Something that restricts that from happening is not a good idea; its like breathing into a paper bag when you hyperventilate, which is done specifically to keep you from overbreathing oxygen (by increasing the percentage of C02). But unless you are in the middle of a panic attack, that is pretty worthless and probably not recommended.
And it is also invalid because the second you attempt to breathe in, the pressure is instantly comparatively lower inside your airway than outside your airway, and again, fluid dynamics causes the higher pressure outside your airway to press against it and collapse it. There is no baloon that stays inflated, even partly, once the outside pressure is comparatively higher than the inside pressure.

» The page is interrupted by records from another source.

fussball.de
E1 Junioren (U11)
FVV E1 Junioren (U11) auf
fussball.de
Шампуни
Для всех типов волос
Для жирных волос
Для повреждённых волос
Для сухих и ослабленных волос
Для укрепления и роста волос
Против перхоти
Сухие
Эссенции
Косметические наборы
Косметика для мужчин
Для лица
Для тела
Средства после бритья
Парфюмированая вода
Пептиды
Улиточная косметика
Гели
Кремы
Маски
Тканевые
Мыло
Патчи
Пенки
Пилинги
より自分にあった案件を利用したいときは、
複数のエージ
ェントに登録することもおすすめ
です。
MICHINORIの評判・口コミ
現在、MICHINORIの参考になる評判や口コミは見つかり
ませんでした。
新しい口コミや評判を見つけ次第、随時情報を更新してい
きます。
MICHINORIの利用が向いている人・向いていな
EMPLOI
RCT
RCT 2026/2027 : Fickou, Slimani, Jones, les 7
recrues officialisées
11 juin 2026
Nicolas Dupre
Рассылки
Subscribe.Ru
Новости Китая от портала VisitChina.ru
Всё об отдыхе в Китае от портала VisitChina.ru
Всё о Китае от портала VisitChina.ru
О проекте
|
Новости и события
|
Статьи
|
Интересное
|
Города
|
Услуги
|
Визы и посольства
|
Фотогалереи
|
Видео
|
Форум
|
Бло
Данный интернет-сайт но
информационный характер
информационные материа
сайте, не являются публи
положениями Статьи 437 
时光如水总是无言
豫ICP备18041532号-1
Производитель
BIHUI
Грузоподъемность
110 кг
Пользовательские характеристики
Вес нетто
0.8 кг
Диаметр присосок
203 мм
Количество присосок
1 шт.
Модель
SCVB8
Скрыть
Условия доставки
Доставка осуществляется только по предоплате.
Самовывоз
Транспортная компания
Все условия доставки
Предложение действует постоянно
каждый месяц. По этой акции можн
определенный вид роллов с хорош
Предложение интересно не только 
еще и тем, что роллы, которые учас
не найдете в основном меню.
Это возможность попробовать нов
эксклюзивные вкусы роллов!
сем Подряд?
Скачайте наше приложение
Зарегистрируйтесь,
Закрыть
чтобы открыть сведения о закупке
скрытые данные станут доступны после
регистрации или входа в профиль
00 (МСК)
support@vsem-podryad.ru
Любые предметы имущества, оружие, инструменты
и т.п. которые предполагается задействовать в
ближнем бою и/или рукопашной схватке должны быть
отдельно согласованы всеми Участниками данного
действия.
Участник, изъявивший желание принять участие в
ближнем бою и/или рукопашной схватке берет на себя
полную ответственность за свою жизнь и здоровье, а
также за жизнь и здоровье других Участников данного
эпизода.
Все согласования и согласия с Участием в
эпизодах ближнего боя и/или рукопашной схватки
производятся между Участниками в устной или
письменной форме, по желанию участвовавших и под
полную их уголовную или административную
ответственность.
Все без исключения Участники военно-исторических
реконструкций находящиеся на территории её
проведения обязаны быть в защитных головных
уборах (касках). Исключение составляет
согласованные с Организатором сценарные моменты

I am not emotional at all about this; I am completely calm. I am completely aware what PAP means, but maybe some don't quite understand what it means in relationship to the fluid dynamics involved. The "Positive" part refers to comparative pressure; positive compared to the unaided pressure normal attempts to breath in a SA patient during inhalation, and actually negative pressure compared to exhalation, which typically overcomes it (is pushed back by the higher pressure of exhalation).

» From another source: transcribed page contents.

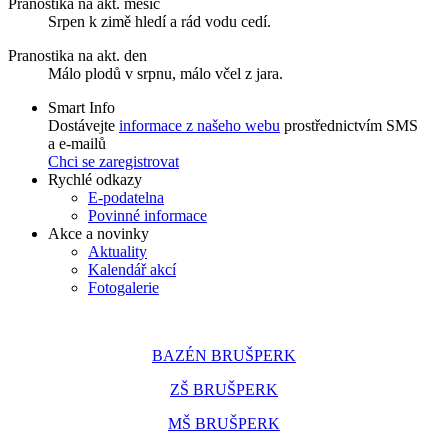
Pranostika na akt. měsíc
Srpen k zimě hledí a rád vodu cedí.
Pranostika na akt. den
Málo plodů v srpnu, málo včel z jara.
Smart Info
Dostávejte
informace z našeho webu
prostřednictvím SMS
a e-mailů
Chci se zaregistrovat
Rychlé odkazy
E-podatelna
Povinné informace
Akce a novinky
Aktuality
Kalendář akcí
Fotogalerie
BAZÉN BRUŠPERK
ZŠ BRUŠPERK
MŠ BRUŠPERK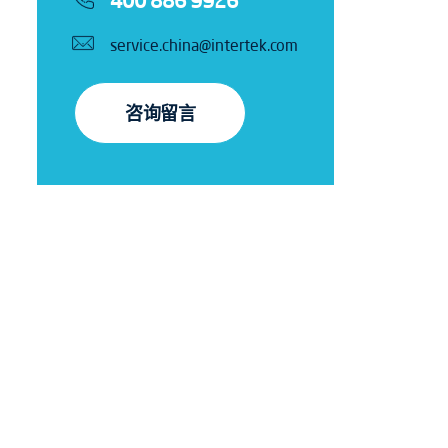
400 886 9926
service.china@intertek.com
咨询留言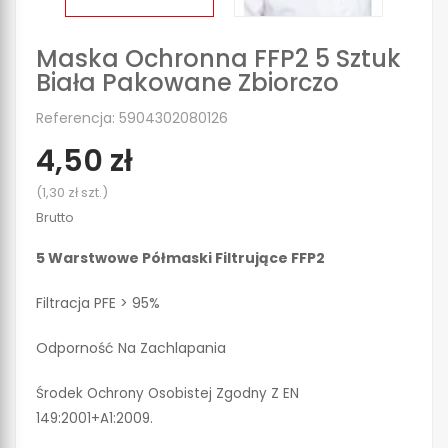
Maska Ochronna FFP2 5 Sztuk
Biała Pakowane Zbiorczo
Referencja: 5904302080126
4,50 zł
(1,30 zł szt.)
Brutto
5 Warstwowe Półmaski Filtrujące FFP2
Filtracja PFE > 95%
Odporność Na Zachlapania
Środek Ochrony Osobistej Zgodny Z EN
149:2001+A1:2009.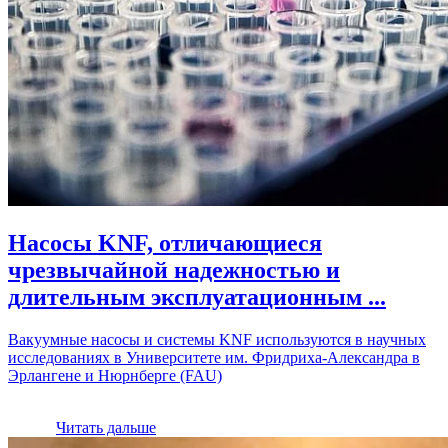
Насосы KNF, отличающиеся
чрезвычайной надежностью и
длительным эксплуатационным ...
Вакуумные насосы и системы KNF используются в научных
исследованиях в Университете им. Фридриха-Александра в
Эрлангене и Нюрнберге (FAU)
Читать дальше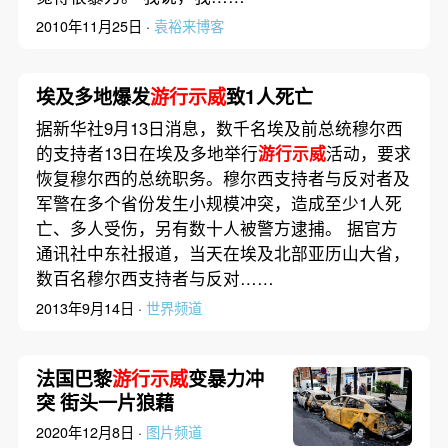
2010年11月25日 ·
袁裕来博客
埃及多地爆发
游行示威
致1人死亡
据新华社9月13日消息，数千名埃及前总统穆尔西
的支持者13日在埃及多地举行
游行示威
活动，要求
恢复穆尔西的总统职务。穆尔西支持者与反对者及
军警在多个省份发生小规模冲突，造成至少1人死
亡、多人受伤，另有数十人被警方逮捕。 据官方
通讯社中东社报道，当天在埃及北部亚历山大省，
数百名穆尔西支持者与反对……
2013年9月14日 ·
世界频道
法国巴黎
游行示威
变暴力冲
突 街头一片狼藉
2020年12月8日 ·
图片频道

During exhalation, a PAP device actually has comparatively negative pressure to both exhalation and the pressure relief valve in the mask. Exhalation has higher pressure than the XPAP system does during exhalation, or you would never be able to exhale. Period.
Provent has comparatively the same pressure during inhalation as unaided breathing, maybe even a little less. And it has positive comparative pressure during exhalation, at the point where no one wants or needs it.
I emboldened the comments for your benefit, not mine. Those emboldened comments? They were the actual point. I won't mention which of us missed that point, because I think very highly of all members here, and it really does not matter when someone misses a point. I would never try to use that as something to chide someone over, because we all miss points. Its just that this time I didn't, while others might have. That's all.
But quite honestly, this is Physics 101. You don't have to be a Rhodes Scholar to comprehend this, because it is simple. Although apparently, not quite simple enough.